Privacy in the Workplace – the Bărbulescu decision

Submitted by sglenister on Fri, 15/01/2016 - 14:29
Paul Scholey: Head of Employment Rights Team, Morrish Solicitors
Paul Scholey: Head of Employment Rights Team, Morrish Solicitors

15 January 2016

By Paul Scholey, Head of Employment Rights Team, Morrish Solicitors

In Bărbulescu v Romania, the European Court of Human Rights has rejected an employee’s claim that his firm infringed his right to privacy (under Article 8 of the European Convention on Human Rights) by intercepting Instant Messages sent on a work computer.

Reported as another sort of “snooper’s charter” the outcome of the case is not altogether surprising, certainly from the perspective of the English legal system’s approach to these things.

The employers in question had a clear policy prohibiting private use of messaging at work; the employee admitted breaching the policy; the employer (significantly, perhaps) accessed the private messages not for their content per se, but for the purpose of proving that said content was not work-related.

The English courts have by and large given short shrift to arguments raised by employees under Article 8 (and under Article 10, dealing with Freedom of Expression, too).

In Williams v Leeds Utd Williams failed in a claim to recover a six-figure sum representing notice pay after he was dismissed when the Club used forensic computer investigators to “dig the dirt” in the hope of cutting the notice period short. When the hoped-for skeleton materialised in the closet of the inbox – in the form of a pornographic email sent five years previously, the Club argued successfully that it was entitled to rely on that email as the basis for summary dismissal. If you are emailing, IM-ing, posting to your Facebook wall or commenting on You Tube, you do so at your own risk if you’re on your employer’s clock.

And sometimes even if you’re not: a charity worker providing services to inmates at a prison found himself dismissed despite having sent the offending email from his personal PC at home to the personal PC of a colleague in the prison service (also at home). The result: the employers were entitled to dismiss. Rights to privacy did not trump the employer’s right to protect its good reputation.

It’s interesting, then, that the Institute of Directors should have responded to the Bărbulescu decision with encouragement to employers to exercise care when accessing private communications. See this article.

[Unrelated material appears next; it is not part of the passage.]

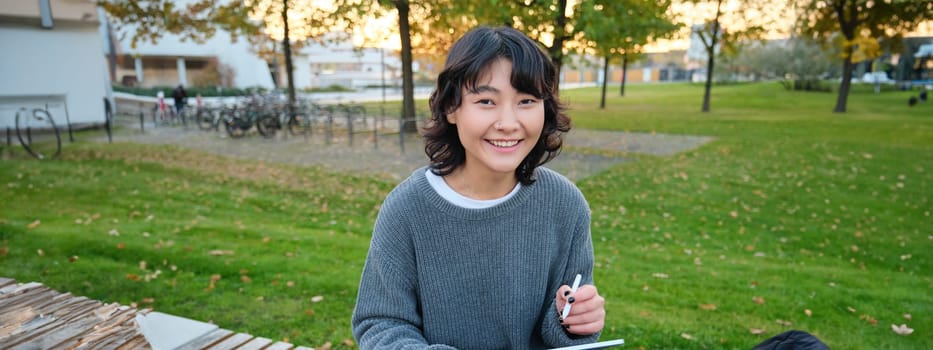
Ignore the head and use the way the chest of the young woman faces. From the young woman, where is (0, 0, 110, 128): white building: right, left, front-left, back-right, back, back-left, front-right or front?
back-right

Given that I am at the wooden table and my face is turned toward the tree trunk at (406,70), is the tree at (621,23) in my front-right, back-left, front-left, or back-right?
front-right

Whatever the legal position, I think IoD’s advice represents good industrial relations practice – you don’t routinely monitor what your employees say over the coffee machine and on their breaks; instant messaging might be the new “staff room chat” and employees’ privacy should be respected.

It is perhaps the ease with which employers can now monitor communications that has led to more frequent examples of cases in the Courts and Tribunals.

Coffee machine banter was ephemeral – the employer couldn’t know about it short of bugging the machine or eavesdropping through a flimsy wall.

But now comments on IM or via email or on Social Media sites like Facebook can be permanent. They might be copied & pasted, posted elsewhere or transmitted onwards. Even a “deleted” item might be recoverable with the right tech (as Mr Williams discovered to his cost).

Vitally, an employer should communicate its information-sharing and Social Media policies to employees. If emails are likely to be read, employees should be told that’s the case (before they read them, not after the fact).

Employers should think about whether they will allow private messaging or other use of Social Media. If they permit a reasonable number of personal telephone calls, is there by analogy a rationale for permitting a sensible amount of time spent on IMs or similar? If usage is going to be monitored, employees should, again, be told that up front.

In the end if an employee spends too much time on Facebook, they are just as liable to be disciplined as if they spend too long on the phone (or have too much time off). The new media pose some different questions, but a lot of the answers are the same – communicate policies properly, make allowances for the fact that home life inevitably creeps into the workplace from time to time, and take a reasonable and proportionate view about employees looking to do personal things on the firm’s time.

Not only will employees feel valued and respected, but from the employer’s perspective it’s good business sense too, as we see employees putting more and more stock in work-life balance issues when looking for new roles.